Adirondack Mountains, New York © R khot
The Adirondack Park begins 150 miles (241km) north of
New York City and covers an area larger than the Grand Canyon and
Yellowstone National Parks combined. This 2 million hectare (6
million acre) wilderness is full of natural attractions and
Thousands of miles of streams and rivers cross the
park, attracting canoeists and kayakers, and the hundreds of lakes
and glassy ponds are ideal for boating, windsurfing and swimming.
There is also good fishing, particularly salmon, trout, and pike,
but summer flies can be a nuisance.
The Adirondack Mountains are among the highest and
most dramatic in the eastern United States. In the summer they
attract hikers, horse riders, and rock climbers, and in winter
there are about nine ski resorts operating.
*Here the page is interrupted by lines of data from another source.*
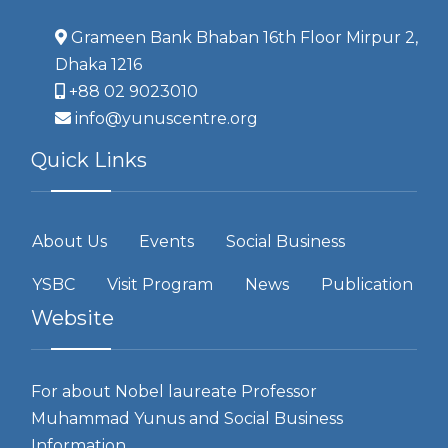
Grameen Bank Bhaban 16th Floor Mirpur 2,
Dhaka 1216
+88 02 9023010
info@yunuscentre.org
Quick Links
About Us
Events
Social Business
YSBC
Visit Program
News
Publication
Website
For about Nobel laureate Professor
Muhammad Yunus and Social Business
Information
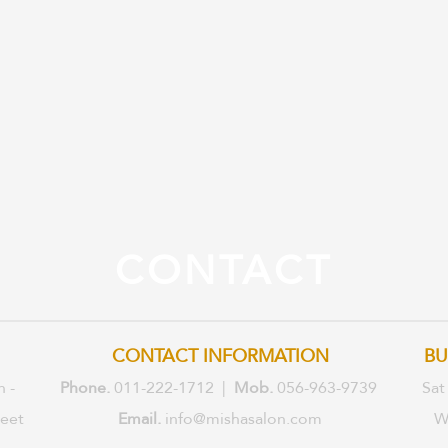
CONTACT
CONTACT INFORMATION
BU
n -
Phone.
011-222-1712 |
Mob.
056-963-9739
Sat
reet
Email.
info@mishasalon.com
W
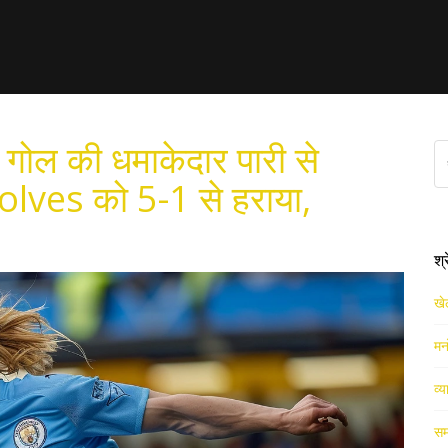
ोल की धमाकेदार पारी से
ves को 5-1 से हराया,
श्
खे
मन
व्य
सम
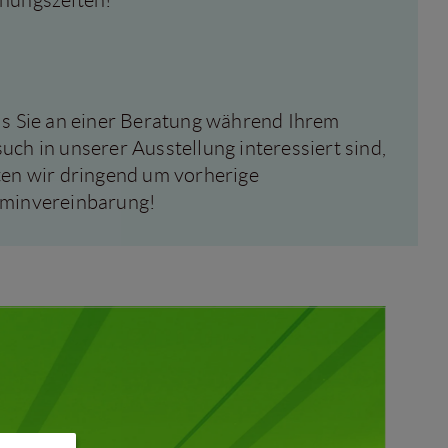
nungszeiten!
ls Sie an einer Beratung während Ihrem
uch in unserer Ausstellung interessiert sind,
ten wir dringend um vorherige
minvereinbarung!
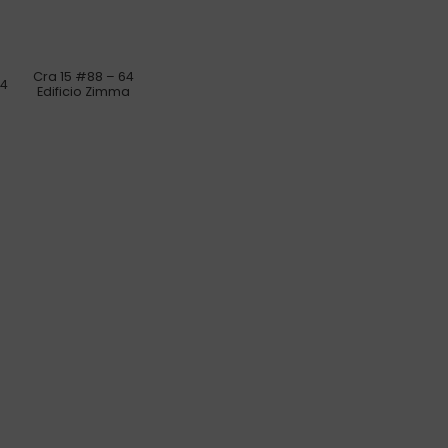
Cra 15 #88 – 64
34
Edificio Zimma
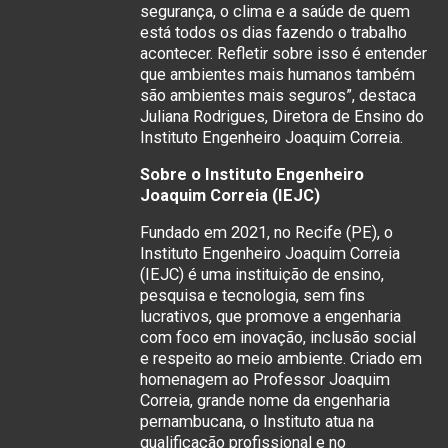
segurança, o clima e a saúde de quem
está todos os dias fazendo o trabalho
acontecer. Refletir sobre isso é entender
que ambientes mais humanos também
são ambientes mais seguros”, destaca
Juliana Rodrigues, Diretora de Ensino do
Instituto Engenheiro Joaquim Correia.
Sobre o Instituto Engenheiro
Joaquim Correia (IEJC)
Fundado em 2021, no Recife (PE), o
Instituto Engenheiro Joaquim Correia
(IEJC) é uma instituição de ensino,
pesquisa e tecnologia, sem fins
lucrativos, que promove a engenharia
com foco em inovação, inclusão social
e respeito ao meio ambiente. Criado em
homenagem ao Professor Joaquim
Correia, grande nome da engenharia
pernambucana, o Instituto atua na
qualificação profissional e no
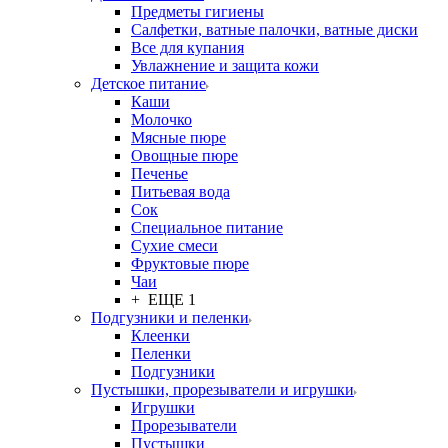
Предметы гигиены
Салфетки, ватные палочки, ватные диски
Все для купания
Увлажнение и защита кожи
Детское питание
Каши
Молочко
Мясные пюре
Овощные пюре
Печенье
Питьевая вода
Сок
Специальное питание
Сухие смеси
Фруктовые пюре
Чаи
+ ЕЩЕ 1
Подгузники и пеленки
Клеенки
Пеленки
Подгузники
Пустышки, прорезыватели и игрушки
Игрушки
Прорезыватели
Пустышки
The best ski resort in the region is Whiteface, nine
miles (14km) northeast of Lake Placid, which has some challenging
skiing and spectacular views, but visitors should be aware of the
icy winds which regularly whip up the valley.
Lake Placid is a major cross-country skiing
destination with 283 miles (455km) of trails and has plenty of
other activities including ice skating, tobogganing, and
bobsleighing, a must for braver visitors. Some ski lifts remain
open in the summer months, ideal for idle mountain bikers.
Saranac Lake is a quintessential American small town
with a quaint atmosphere and historic buildings, while Ticonderoga
is home to a Revolutionary War fort and museum. Elizabethtown and
Chester are laidback resort towns, and Old Forge is a good base for
exploring the Mohawk Valley and Northern Forest Canoe Trail.